DIRECTIONS:
[1] Using the passage on Denver school safety, explain in one to three sentences why removing school resource officers changes how police respond to incidents at district schools.
[2] Duplicate the stretch of the passage on Denver school safety from "The absence of" through "to prevent escalation.".

The absence of SROs means the district must rely either on its internal security force or on calling the general police number for response, without the intermediary influence of the SRO, who used to provide responding officers with important context to prevent escalation.
Is this a sustainable situation? Or does the district need to find some middle ground between having no Denver Police Department presence and addressing the concerns of school leaders, who have a close-up view of the reality on the ground? That’s the needle Marrero will need to thread. No decision will make everyone happy.
Data suggest something needs to happen, and the sooner the better. According to information provided by DPS from a Colorado Open Records Act request, district schools experienced the following between the start of school and the end of September:
- 62 assaults
- 102 student fights
- 11 sexual assaults
- 29 weapons violations
- 8 assaults on staff
- 8 narcotics violations
- 48 marijuana violations
- 65 ‘threats’
- 73 ‘unwanted individuals’ on school grounds
In a virtual meeting with Padres y Jovenes Unidos in late September, Marrero said the security situation alarms him. “We have had major, major incidents that have me a little bit nervous,” Marrero said. “These are well beyond a dispute at the eighth grade or fifth grade level. These are things that make my ears go up, drop what I’m doing and head on over (to a school). When it comes to firearms that are loaded, and students who just engaged in an altercation. It is my number one priority to make sure that there’s nothing that will happen that means we will have to be devastated for years to come.”

RAW DATA:
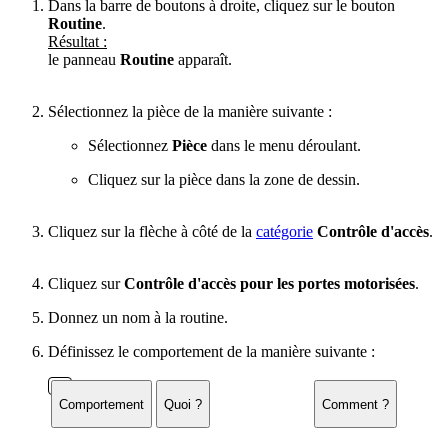
Dans la barre de boutons à droite, cliquez sur le bouton
Routine
.
Résultat :
le panneau
Routine
apparaît.
Sélectionnez la pièce de la manière suivante :
Sélectionnez
Pièce
dans le menu déroulant.
Cliquez sur la pièce dans la zone de dessin.
Cliquez sur la flèche à côté de la
catégorie
Contrôle d'accès
.
Cliquez sur
Contrôle d'accès pour les portes motorisées
.
Donnez un nom à la routine.
Définissez le comportement de la manière suivante :
Comportement
Quoi ?
Comment ?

ANSWER SECTION:
[1] The district now has to rely on its own internal security force or call the general police number. It loses the school resource officer, who used to give responding officers important context to prevent escalation.

[2]
The absence of SROs means the district must rely either on its internal security force or on calling the general police number for response, without the intermediary influence of the SRO, who used to provide responding officers with important context to prevent escalation.